**Text under study:**

But by the 1980s, this argument was starting to run into trouble. Thirty years of mass consumption culture, and shifts in social and cultural structure, had given mass culture a value in its own right. High culture was being questioned by an even higher — or more abstract — culture, that of academic theory. And in Australia, the progressive/radical cultural nationalism that had powered the push for a state-funded arts sector was being undermined by the rise of globalisation, and of a global culture.

That this came at the same time as the rise in cultural consumption became so great as to make it a real sector of the economy was both fortuitous and disastrous. Fortuitous, because wise arts ministers, of left or right, saw that whatever the arguments for high culture per se, a more complete culture worked only by having a large and stable hinterland where people could make a living while honing their crafts, and where popular and mass work could be cross-fertilised and made better by avant-garde work. People who make good mass-market films made and watched more “difficult” films earlier on, and so through all genres and forms, giving the sector more juice, etc, etc.

**Activity A:** Copy out the passage on culture and arts funding word for word, starting with "But by the 1980s, this" and going on through "a global culture.".
**Activity B:** In the passage on culture and arts funding, what was undermining Australia's progressive/radical cultural nationalism by the 1980s?
**Activity C:** Write what comes next in the passage on culture and arts funding, picking up after its final sentence.

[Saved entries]
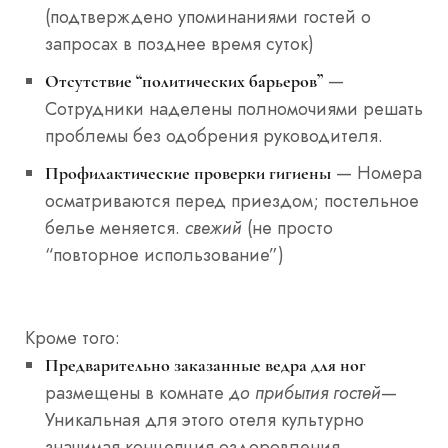
(подтверждено упоминаниями гостей о
запросах в позднее время суток)
—
Отсутствие “политических барьеров”
Сотрудники наделены полномочиями решать
проблемы без одобрения руководителя.
— Номера
Профилактические проверки гигиены
осматриваются перед приездом; постельное
белье меняется.
свежий
(не просто
“повторное использование”)
Кроме того:
Предварительно заказанные ведра для ног
размещены в комнате
до прибытия гостей
—
Уникальная для этого отеля культурно
значимая концепция оздоровления.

**Response A:**
But by the 1980s, this argument was starting to run into trouble. Thirty years of mass consumption culture, and shifts in social and cultural structure, had given mass culture a value in its own right. High culture was being questioned by an even higher — or more abstract — culture, that of academic theory. And in Australia, the progressive/radical cultural nationalism that had powered the push for a state-funded arts sector was being undermined by the rise of globalisation, and of a global culture.

**Response B:** The rise of globalisation, and of a global culture.

**Response C:**
But that is of course an “industry assistance” model for the arts, and once you’ve conceded that, you’re in the bracket with wheat, sugarcane and superphosphate bounties (h/t Naked Vicar Show). The industry model not only undermines the art-for-itself model, it is also subject to challenge. Why do we need to fund anything at all that can’t find a market? Does it really make a difference? Couldn’t we run the whole thing as the film industry does, making loans and investment to productions, and recouping them from those that make a profit?

For a while we presumed that the right now understood the importance of cultural production/consumption in a post-industrial age — the model being Jeff Kennett, who saw the opportunity to use culture to push Melbourne ahead of Sydney, and buy some political pacification, by cossetting the arts. Brandis is a different beast, less rational than Kennett — ! — in a government of student politicians waging culture war, and desirous of acting on his own tastes, which run to fanboydom. What to do against such a beast?

The answer, I think, is that campaigning for the arts by the arts will only get you so far. Yes people care more about it than they did. No, they still don’t care very much about it. The arts community has to simultaneously defend principles that they themselves are in dispute about, advance a wobbly industry model, and try to have a political impact. In pursuing the third of these, the answer seems to me to be that the arts community has to turn itself into a political army of sorts, willing to campaign on issues other than the arts.

What will remove this government and put in one more amenable to the arts is not how it treats the arts, but its threat of a Medicare co-pay, a return of WorkChoices under a different guise, its air of general incompetence and preoccupation, etc, etc. Campaigning on this is what dislodges it, and so the arts community should organise itself, or be organised into campaigning on these things, as well as the arts.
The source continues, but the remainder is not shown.